So Jono Bacon, Ubuntu community leader (and mister communitizing the community using community tools 😀 ) asks why Ubuntu is important to me. In my case this would be why is Kubuntu important to me, but then we will be arguing over semantics.
Yes, the freedom Ubuntu brings into my life is one reason why Ubuntu is important to me. In general I value things free in nature: free will, free markets, freedom of speech, freedom of association, et cetera. Ubuntu brings me freedom in the software that I use. The obvious freedoms stem from the free software that makes the Ubuntu ecosystem: the freedom to use as I see fit, the freedom to study and enhance my knowledge of computing, the freedom to modify to my needs, and the freedom to distribute my modifications. But heck almost every Linux distribution gives me the same freedoms.
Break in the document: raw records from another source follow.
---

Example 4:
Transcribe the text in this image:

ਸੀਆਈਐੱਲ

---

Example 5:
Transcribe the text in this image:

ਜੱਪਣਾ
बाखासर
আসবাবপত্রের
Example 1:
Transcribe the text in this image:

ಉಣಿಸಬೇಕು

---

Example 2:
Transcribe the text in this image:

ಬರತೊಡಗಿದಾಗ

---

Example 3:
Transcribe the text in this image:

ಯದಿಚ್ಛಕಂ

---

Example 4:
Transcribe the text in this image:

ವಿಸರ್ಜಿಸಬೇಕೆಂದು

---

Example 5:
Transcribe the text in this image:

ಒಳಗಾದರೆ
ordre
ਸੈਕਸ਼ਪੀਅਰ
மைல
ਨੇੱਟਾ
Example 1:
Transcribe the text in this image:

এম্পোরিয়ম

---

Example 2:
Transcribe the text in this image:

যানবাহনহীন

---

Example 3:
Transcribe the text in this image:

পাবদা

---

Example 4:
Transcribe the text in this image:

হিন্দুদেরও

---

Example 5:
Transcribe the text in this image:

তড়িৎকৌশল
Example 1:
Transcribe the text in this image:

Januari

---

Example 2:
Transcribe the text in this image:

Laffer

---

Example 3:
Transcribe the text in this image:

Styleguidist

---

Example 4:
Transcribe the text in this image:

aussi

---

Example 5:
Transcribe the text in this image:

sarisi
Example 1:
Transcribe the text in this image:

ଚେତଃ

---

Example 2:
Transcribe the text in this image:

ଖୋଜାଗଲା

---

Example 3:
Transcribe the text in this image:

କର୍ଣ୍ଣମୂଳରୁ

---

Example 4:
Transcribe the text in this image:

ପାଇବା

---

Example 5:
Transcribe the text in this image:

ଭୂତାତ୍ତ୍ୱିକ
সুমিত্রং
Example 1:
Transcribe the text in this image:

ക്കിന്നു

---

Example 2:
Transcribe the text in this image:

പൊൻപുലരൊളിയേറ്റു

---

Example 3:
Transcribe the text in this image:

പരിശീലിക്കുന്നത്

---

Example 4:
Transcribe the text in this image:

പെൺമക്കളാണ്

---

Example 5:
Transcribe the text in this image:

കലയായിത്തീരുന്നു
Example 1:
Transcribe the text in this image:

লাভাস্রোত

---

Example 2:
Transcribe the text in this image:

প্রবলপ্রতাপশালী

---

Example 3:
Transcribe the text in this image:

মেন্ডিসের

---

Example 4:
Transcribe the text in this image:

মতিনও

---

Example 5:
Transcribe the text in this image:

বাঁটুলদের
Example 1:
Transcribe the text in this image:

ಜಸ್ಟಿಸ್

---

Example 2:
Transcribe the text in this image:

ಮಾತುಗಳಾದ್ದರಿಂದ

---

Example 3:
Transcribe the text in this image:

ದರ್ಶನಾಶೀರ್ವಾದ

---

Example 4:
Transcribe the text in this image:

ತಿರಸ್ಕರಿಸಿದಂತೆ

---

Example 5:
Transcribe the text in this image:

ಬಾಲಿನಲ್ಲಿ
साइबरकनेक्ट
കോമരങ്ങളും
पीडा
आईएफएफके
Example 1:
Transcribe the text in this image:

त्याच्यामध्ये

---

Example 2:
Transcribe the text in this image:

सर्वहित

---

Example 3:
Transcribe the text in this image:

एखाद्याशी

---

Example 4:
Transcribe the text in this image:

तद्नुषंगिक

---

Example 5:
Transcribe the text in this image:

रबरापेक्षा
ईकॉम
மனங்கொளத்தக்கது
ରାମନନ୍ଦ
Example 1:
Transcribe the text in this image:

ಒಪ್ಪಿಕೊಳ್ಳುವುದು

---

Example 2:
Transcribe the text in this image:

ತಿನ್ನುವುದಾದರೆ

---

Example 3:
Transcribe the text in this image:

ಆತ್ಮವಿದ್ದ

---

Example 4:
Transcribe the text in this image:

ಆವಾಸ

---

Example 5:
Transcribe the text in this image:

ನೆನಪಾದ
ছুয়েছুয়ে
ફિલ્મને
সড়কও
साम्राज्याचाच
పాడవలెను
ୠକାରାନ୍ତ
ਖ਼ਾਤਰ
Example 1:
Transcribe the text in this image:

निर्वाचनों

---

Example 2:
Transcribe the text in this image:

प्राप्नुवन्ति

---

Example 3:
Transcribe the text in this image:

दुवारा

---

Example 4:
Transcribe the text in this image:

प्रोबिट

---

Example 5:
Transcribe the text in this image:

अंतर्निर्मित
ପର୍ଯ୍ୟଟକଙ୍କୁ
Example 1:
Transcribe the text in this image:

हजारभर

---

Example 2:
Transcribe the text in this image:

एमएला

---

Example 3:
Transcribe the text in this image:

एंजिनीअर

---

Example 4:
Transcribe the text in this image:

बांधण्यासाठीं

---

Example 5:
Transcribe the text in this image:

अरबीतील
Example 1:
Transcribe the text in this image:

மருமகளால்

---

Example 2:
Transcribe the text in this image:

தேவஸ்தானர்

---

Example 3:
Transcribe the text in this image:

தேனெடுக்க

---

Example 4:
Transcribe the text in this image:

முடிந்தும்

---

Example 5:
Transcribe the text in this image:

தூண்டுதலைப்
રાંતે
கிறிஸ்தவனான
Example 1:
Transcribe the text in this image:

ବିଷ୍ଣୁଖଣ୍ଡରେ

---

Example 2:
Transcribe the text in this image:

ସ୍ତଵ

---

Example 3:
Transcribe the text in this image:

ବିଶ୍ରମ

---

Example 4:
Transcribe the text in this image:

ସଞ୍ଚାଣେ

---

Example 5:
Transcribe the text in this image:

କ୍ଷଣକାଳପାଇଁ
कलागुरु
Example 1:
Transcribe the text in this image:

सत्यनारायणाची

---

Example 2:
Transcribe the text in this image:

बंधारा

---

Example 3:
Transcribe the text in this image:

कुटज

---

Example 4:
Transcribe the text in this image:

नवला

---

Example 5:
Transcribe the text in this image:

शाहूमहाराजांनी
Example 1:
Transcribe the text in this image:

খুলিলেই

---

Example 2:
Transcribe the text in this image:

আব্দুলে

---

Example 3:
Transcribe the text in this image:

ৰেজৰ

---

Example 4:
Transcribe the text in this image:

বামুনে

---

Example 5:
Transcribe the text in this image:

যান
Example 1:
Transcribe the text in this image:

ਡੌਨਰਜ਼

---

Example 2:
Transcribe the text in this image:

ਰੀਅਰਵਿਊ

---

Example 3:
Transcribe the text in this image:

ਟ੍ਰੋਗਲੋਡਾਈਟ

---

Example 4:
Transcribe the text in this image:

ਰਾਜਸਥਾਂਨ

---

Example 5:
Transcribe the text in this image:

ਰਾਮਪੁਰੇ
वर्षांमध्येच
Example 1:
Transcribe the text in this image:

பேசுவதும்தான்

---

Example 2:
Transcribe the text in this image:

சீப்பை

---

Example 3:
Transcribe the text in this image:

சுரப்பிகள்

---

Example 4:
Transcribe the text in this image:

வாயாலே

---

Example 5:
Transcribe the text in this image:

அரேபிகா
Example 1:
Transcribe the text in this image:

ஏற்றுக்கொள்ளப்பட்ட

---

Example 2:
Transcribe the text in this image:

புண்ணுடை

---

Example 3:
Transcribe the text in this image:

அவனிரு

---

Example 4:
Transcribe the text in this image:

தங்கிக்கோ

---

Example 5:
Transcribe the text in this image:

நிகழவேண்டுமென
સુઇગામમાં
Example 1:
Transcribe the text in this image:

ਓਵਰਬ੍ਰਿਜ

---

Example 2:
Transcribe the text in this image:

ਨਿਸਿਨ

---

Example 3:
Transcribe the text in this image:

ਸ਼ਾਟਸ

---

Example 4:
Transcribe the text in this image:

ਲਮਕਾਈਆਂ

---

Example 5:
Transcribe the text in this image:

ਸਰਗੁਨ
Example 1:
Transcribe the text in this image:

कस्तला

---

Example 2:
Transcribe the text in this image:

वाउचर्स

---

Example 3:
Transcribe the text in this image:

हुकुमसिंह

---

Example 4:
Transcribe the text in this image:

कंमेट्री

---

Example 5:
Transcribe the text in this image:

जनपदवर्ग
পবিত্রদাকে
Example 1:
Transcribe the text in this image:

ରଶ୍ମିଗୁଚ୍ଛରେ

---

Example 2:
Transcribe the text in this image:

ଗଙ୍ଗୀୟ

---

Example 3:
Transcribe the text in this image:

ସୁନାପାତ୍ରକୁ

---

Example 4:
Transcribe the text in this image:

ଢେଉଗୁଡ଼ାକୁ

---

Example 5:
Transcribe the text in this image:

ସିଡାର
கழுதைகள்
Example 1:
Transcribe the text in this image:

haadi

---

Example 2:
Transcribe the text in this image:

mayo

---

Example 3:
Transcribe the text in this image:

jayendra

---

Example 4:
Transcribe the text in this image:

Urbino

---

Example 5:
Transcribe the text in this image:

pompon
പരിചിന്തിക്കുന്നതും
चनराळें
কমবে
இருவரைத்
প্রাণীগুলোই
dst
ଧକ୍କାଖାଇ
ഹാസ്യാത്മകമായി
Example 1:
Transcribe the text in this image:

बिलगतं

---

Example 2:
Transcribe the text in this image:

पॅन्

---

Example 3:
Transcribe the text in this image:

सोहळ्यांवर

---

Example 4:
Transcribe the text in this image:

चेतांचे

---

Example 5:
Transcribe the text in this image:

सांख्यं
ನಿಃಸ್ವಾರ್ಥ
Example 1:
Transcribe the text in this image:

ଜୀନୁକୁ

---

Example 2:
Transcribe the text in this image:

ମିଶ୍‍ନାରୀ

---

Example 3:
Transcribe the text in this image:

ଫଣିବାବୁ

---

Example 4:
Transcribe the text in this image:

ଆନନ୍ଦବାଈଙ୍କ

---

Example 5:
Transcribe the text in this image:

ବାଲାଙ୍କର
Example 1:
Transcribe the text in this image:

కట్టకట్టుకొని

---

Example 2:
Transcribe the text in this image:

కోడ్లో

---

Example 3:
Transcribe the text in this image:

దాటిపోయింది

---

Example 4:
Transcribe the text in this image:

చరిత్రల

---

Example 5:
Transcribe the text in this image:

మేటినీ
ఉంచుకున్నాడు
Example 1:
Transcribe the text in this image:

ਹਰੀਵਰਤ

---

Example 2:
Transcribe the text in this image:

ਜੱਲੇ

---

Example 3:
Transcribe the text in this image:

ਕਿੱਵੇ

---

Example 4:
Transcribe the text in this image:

What differentiates Ubuntu Linux from other Linux distributions, are the more subtle freedoms. I have the freedom to setup technology to work the way I want it to work. Yet I also have the freedom of having the technology actually work. I have the freedom to choose between free and *gasp* non-free software. I have the freedom to access and install applications from one of the largest package repositories, aside from Debian. I have the freedom to choose where I get excellent support, from the community or from Canonical. I have the freedom of which architecture I want to run on. In essence, I have the freedom to use my computing resources as I see fit. You can’t get this on a Windows PC or a Mac.
The other reason Ubuntu is important is the reason why Ubuntu is so successful: the people involved. Without the strong, friendly community, the responsive developers and enlightened leaders in and around Ubuntu, this distribution would not exist. So thank you, all of you involved with Ubuntu. Thank you for your time, your effort, your contributions and your sense of humanity.